Aug 25 08:22:28 paws-k8s-haproxy-1 systemd[1]: systemd-timesyncd.service: Scheduled restart job, restart counter is at 38.
Aug 25 08:22:28 paws-k8s-haproxy-1 systemd[1]: Stopped Network Time Synchronization.
Aug 25 08:22:28 paws-k8s-haproxy-1 systemd[1]: Starting Network Time Synchronization...
 (corrective)
Info: Stage[main]: Unscheduling all events on Stage[main]
Notice: Applied catalog in 188.77 seconds

It started failing this morning at ~7:30:

Aug 25 07:24:05 paws-k8s-haproxy-1 systemd[1]: Stopping Network Time Synchronization...
### It worked here
Aug 25 07:24:05 paws-k8s-haproxy-1 systemd[1]: systemd-timesyncd.service: Succeeded.
Aug 25 07:24:05 paws-k8s-haproxy-1 systemd[1]: Stopped Network Time Synchronization.
Aug 25 07:24:05 paws-k8s-haproxy-1 systemd[1]: Starting Network Time Synchronization...
### First failure
Aug 25 07:25:35 paws-k8s-haproxy-1 systemd[1]: systemd-timesyncd.service: Start operation timed out. Terminating.
Aug 25 07:25:35 paws-k8s-haproxy-1 systemd[1]: systemd-timesyncd.service: Main process exited, code=killed, status=15/TERM
Aug 25 07:25:35 paws-k8s-haproxy-1 systemd[1]: systemd-timesyncd.service: Failed with result 'timeout'.
Aug 25 07:25:35 paws-k8s-haproxy-1 systemd[1]: Failed to start Network Time Synchronization.
Aug 25 07:25:35 paws-k8s-haproxy-1 systemd[1]: systemd-timesyncd.service: Service has no hold-off time (RestartSec=0), scheduling restart.
Aug 25 07:25:35 paws-k8s-haproxy-1 systemd[1]: systemd-timesyncd.service: Scheduled restart job, restart counter is at 1.
Aug 25 07:25:35 paws-k8s-haproxy-1 systemd[1]: Stopped Network Time Synchronization.

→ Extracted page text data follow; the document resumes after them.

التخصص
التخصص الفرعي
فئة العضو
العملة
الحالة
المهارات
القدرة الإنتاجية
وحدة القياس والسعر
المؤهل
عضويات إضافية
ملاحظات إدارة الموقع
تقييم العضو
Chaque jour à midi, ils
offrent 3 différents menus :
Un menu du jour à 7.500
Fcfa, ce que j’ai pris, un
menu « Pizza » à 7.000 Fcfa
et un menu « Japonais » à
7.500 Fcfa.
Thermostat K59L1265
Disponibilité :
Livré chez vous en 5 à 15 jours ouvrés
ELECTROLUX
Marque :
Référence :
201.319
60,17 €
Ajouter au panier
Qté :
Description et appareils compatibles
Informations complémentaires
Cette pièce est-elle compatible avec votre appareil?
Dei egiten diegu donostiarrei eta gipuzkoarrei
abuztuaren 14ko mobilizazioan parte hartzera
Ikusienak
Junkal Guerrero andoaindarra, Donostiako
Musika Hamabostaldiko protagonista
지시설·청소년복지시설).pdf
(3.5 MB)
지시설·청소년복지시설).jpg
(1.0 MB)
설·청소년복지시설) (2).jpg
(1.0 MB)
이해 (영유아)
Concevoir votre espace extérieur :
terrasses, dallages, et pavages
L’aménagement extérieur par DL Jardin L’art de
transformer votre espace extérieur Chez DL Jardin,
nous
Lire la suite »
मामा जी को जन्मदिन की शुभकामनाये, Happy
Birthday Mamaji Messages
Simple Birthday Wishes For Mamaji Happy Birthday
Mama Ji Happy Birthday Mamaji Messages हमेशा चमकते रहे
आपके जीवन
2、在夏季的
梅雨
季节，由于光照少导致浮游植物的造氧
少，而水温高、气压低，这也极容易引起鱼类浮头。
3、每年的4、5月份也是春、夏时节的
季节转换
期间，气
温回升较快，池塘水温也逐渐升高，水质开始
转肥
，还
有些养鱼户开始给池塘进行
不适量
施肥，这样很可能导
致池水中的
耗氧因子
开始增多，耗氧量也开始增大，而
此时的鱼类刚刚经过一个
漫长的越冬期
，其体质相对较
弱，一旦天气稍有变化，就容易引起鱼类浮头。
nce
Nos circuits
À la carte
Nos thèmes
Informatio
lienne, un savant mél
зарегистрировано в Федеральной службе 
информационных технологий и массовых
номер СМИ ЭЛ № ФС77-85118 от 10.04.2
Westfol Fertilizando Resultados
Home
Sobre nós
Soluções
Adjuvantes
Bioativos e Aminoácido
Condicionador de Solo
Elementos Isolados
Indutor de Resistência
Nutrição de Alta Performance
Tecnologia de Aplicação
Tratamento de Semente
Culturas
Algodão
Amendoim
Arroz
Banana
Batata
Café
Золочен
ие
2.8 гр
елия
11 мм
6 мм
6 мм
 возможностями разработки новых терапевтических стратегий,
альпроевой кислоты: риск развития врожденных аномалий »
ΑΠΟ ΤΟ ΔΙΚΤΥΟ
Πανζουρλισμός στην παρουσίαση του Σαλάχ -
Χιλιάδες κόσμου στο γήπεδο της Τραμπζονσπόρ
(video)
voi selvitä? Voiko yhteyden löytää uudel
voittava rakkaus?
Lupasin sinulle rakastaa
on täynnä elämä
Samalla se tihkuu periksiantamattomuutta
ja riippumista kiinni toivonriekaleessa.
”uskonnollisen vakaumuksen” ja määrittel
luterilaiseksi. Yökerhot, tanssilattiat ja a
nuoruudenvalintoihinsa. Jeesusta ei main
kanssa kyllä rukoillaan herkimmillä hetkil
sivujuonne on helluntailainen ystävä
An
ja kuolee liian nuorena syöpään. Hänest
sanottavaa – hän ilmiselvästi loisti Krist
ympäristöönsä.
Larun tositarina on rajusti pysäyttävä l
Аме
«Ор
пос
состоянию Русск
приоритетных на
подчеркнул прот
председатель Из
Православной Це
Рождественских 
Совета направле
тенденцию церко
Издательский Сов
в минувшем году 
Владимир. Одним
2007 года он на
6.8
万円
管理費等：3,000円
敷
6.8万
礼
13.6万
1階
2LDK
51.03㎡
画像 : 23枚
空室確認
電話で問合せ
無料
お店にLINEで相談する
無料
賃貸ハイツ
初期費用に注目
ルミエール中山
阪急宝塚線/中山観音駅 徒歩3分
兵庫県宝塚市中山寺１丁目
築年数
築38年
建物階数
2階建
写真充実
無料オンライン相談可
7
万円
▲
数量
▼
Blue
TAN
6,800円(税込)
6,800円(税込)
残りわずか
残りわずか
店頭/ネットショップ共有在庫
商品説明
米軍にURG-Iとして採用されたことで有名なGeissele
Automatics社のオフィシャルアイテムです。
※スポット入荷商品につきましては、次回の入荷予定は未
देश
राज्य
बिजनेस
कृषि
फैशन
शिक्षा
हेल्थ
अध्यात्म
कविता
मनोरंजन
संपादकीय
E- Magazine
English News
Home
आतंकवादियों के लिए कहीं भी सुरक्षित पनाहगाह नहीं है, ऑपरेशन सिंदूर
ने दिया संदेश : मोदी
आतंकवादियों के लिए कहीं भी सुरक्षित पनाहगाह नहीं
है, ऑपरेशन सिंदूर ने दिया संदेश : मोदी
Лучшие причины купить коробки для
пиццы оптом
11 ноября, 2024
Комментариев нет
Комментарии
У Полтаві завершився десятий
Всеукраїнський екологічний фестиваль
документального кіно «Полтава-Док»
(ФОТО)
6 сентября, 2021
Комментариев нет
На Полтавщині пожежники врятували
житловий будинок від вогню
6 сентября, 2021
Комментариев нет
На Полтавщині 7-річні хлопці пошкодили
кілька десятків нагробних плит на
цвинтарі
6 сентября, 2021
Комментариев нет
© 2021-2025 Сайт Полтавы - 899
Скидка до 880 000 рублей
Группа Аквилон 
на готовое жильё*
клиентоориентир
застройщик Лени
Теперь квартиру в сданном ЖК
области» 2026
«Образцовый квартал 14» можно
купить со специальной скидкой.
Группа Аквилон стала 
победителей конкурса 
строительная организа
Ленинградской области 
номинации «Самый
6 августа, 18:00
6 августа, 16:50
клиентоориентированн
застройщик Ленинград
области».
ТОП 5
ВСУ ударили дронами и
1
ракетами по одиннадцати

When running manually with debug logs it was passing:

root@paws-k8s-haproxy-1:~# SYSTEMD_LOG_LEVEL=debug /lib/systemd/systemd-timesyncd
...
Connecting to time server 172.16.2.81:123 (ntp-01.cloudinfra.wmflabs.org).
Sent NTP request to 172.16.2.81:123 (ntp-01.cloudinfra.wmflabs.org).
NTP response:
  leap         : 0
  version      : 4
  mode         : 4
  stratum      : 2
  precision    : 0.000000 sec (-24)
  root distance: 0.033295 sec
  reference    : n/a
  origin       : 1629881115.524
  receive      : 1629881115.523
  transmit     : 1629881115.523
  dest         : 1629881115.525
  offset       : -0.002 sec
  delay        : +0.001 sec
  packet count : 1
  jitter       : 0.000
  poll interval: 64
  adjust (slew): -0.002 sec
  status       : 8193 sync
  time now     : 1629881115.525
  constant     : 2
  offset       : -0.002 sec
  freq offset  : +2108154 (+32 ppm)
interval/delta/delay/jitter/drift 64s/-0.002s/0.001s/0.000s/+32ppm
Sent message type=signal sender=n/a destination=n/a path=/org/freedesktop/timesync1 interface=org.freedesktop.DBus.Properties member=PropertiesChanged cookie=3 reply_cookie=0 signature=sa{sv}as error-name=n/a error-message=n/a
Synchronized to time server for the first time 172.16.2.81:123 (ntp-01.cloudinfra.wmflabs.org)
...

Then I added the extra dubgging on the service file, and restarted the service, and the service did not fail either:

root@paws-k8s-haproxy-1:~# cat /lib/systemd/system/systemd-timesyncd.service;
...
[Service]
Environment="SYSTEMD_LOG_LEVEL=debug"
...

Will disable debugging see if that matters, and if not, enable debugging and leave it running for a bit see if it fails
and we get some logs.

There were many errors (from way before the first ntp error) about the nfsmount of cloudstore1009.wikimedia.org timing out,
I manually ran umount -l /mnt/nfs/secondary-cloudstore1009.wikimedia.org-scratch, an then it started working
continuously, so the issue seems related to that (though why timesyncd is bound to some nfs mount still escapes me).

Looking on the nfs side now.

Remounted the failing nfs mount, and now everything looks ok, there's no more nfs timeout messagen on dmesg, and the
timesyncd service starts correctly, closing.